WHAT THE EXERCISE ASKS:
Set down exactly each line of the entries below, beginning at the one that contains "And the blister" and ending at the last, and no others.

DATA FOR ANALYSIS:
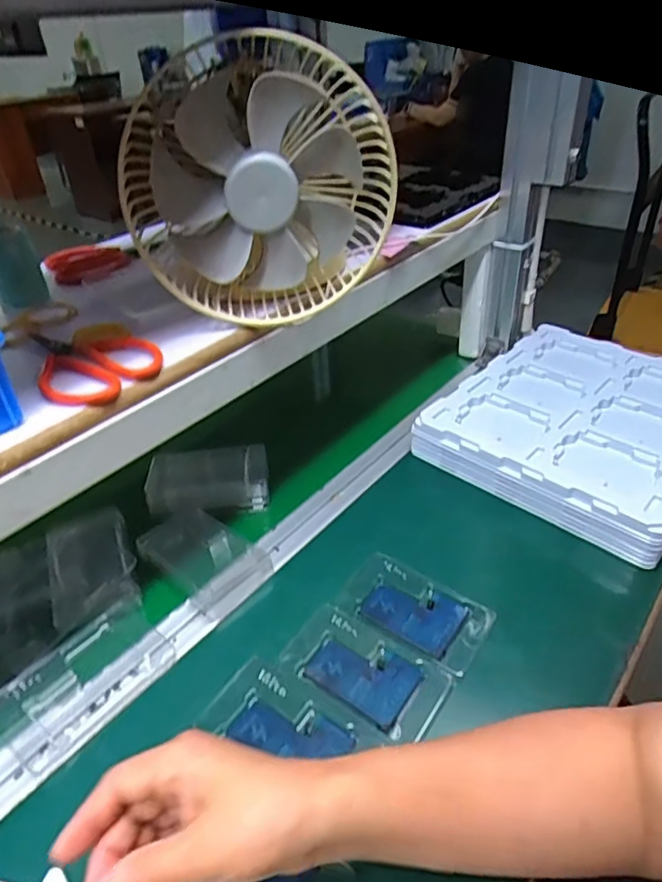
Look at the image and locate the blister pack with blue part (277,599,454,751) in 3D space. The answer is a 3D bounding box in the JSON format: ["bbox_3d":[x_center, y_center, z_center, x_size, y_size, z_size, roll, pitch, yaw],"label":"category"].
[{"bbox_3d":[0.027,0.185,0.469,0.128,0.004,0.074,20,43,29],"label":"blister pack with blue part"}]

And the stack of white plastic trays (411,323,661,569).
[{"bbox_3d":[0.299,-0.021,0.697,0.289,0.064,0.310,26,46,35],"label":"stack of white plastic trays"}]

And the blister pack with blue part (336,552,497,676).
[{"bbox_3d":[0.074,0.149,0.516,0.125,0.011,0.074,20,43,29],"label":"blister pack with blue part"}]

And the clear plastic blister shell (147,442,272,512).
[{"bbox_3d":[-0.135,0.041,0.643,0.128,0.028,0.076,-6,36,-2],"label":"clear plastic blister shell"}]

ANSWER FOR THIS EXERCISE:
And the blister pack with blue part (336,552,497,676).
[{"bbox_3d":[0.074,0.149,0.516,0.125,0.011,0.074,20,43,29],"label":"blister pack with blue part"}]

And the clear plastic blister shell (147,442,272,512).
[{"bbox_3d":[-0.135,0.041,0.643,0.128,0.028,0.076,-6,36,-2],"label":"clear plastic blister shell"}]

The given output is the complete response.